2. The cannonball safe that Paul used in his lifting, about
2,300 lbs had a cavity which could hold perhaps the space of a large loaf of bread. Usually there were
shallow shelves along the rear wall of the safe (opposite where the door
closed) perhaps four inches deep. On these shelves containers of jewelry or
stacks of cash could be placed. So, only the rear wall had any storage
capacity.
3. Recall that when Paul bought his safe from a junkyard in Tennessee in the early
1950s, he said someone had cut away the back of the safe, so he filled it with
(take your pick) weights and concrete, or every piece of junk he could find. He
offered both explanations. How much concrete can be poured into an opening the
size of a loaf of bread? What size
barbells plates (if that was what was meant by 'weights' ) would fit into such
a space with the concrete? How many
pieces of junk are required to fill up the area of a bread sack?
4. After Paul first acquired the safe, Earle Liederman wrote
about Paul and mentioned that the safe weighed about 2,300 lbs. This was after Paul had filled it- it weighed
2,300 lbs, not 3,500 lbs. There is no element on earth the size of a bread sack
that weighs 1,200 lbs.

## RECORD EXCERPTS
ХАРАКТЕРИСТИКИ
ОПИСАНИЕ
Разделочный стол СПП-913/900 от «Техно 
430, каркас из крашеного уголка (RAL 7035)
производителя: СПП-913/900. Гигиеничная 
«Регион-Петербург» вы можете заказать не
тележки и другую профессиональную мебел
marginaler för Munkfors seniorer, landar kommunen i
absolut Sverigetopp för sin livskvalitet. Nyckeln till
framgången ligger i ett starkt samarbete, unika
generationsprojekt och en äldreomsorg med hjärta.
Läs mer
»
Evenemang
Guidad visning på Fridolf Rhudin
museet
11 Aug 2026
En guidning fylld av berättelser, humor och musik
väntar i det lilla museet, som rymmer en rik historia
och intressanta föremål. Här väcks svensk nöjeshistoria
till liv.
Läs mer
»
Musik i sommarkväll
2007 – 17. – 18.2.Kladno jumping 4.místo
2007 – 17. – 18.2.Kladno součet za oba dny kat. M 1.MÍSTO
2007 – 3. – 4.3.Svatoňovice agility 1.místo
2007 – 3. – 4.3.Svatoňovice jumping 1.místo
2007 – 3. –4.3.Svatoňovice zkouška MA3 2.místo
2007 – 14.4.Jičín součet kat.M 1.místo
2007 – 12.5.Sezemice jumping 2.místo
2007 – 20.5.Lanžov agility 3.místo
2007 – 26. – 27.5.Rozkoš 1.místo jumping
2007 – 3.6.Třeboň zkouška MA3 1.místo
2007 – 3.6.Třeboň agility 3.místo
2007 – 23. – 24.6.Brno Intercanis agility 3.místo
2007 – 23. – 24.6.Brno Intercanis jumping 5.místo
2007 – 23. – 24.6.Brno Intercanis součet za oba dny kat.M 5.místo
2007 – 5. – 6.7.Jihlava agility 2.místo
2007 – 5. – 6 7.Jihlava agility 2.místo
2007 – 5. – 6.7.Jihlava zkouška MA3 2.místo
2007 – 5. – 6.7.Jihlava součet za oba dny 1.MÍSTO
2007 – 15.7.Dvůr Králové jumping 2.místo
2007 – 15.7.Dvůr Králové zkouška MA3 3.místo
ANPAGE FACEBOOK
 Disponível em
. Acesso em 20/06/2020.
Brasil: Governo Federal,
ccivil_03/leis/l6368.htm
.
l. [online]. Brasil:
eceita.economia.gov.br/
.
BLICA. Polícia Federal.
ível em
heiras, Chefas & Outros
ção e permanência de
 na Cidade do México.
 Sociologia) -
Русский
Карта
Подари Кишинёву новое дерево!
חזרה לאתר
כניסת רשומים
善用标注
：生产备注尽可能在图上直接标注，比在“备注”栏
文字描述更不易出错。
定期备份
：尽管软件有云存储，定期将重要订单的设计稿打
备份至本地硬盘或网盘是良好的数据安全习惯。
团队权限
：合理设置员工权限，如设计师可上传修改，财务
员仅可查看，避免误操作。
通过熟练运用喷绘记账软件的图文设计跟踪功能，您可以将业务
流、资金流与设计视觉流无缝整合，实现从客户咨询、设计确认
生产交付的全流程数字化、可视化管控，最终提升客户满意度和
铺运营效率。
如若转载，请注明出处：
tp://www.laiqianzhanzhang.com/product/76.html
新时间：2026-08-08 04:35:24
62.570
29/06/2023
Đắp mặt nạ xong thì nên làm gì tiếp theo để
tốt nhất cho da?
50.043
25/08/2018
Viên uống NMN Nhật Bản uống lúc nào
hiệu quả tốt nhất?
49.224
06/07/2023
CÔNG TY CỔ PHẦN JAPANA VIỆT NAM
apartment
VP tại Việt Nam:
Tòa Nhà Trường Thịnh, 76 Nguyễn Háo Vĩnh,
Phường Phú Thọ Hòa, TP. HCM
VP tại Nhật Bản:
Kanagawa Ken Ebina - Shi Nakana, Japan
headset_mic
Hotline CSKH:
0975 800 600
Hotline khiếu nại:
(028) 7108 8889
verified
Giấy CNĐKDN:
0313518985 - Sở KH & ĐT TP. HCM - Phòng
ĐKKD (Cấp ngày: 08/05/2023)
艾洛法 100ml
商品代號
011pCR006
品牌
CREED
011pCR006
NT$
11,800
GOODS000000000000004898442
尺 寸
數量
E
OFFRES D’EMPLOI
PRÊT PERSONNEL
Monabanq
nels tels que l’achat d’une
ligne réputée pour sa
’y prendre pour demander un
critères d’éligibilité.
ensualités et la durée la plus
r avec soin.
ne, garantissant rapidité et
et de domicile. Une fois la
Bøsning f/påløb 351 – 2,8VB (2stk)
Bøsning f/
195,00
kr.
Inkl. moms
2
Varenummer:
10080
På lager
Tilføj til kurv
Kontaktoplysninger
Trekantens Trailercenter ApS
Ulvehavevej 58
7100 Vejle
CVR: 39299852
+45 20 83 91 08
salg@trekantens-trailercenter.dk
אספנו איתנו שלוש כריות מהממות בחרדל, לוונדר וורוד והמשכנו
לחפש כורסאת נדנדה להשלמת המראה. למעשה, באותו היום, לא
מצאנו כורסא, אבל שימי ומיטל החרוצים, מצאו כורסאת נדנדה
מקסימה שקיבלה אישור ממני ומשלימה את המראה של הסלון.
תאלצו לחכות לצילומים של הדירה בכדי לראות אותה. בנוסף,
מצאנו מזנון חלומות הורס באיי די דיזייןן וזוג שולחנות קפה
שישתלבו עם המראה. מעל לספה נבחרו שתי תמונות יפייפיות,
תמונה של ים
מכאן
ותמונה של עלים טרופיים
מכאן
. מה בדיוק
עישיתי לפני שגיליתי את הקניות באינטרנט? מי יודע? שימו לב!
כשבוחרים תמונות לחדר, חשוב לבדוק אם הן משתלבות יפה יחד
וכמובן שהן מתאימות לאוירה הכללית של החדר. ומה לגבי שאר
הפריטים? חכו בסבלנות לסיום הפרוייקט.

## ABOUT THIS TASK
Transcribe the passage of the text on Paul's cannonball safe from "3. Recall that" to "weighs 1,200 lbs.".

## WRITTEN SOLUTION
3. Recall that when Paul bought his safe from a junkyard in Tennessee in the early
1950s, he said someone had cut away the back of the safe, so he filled it with
(take your pick) weights and concrete, or every piece of junk he could find. He
offered both explanations. How much concrete can be poured into an opening the
size of a loaf of bread? What size
barbells plates (if that was what was meant by 'weights' ) would fit into such
a space with the concrete? How many
pieces of junk are required to fill up the area of a bread sack?
4. After Paul first acquired the safe, Earle Liederman wrote
about Paul and mentioned that the safe weighed about 2,300 lbs. This was after Paul had filled it- it weighed
2,300 lbs, not 3,500 lbs. There is no element on earth the size of a bread sack
that weighs 1,200 lbs.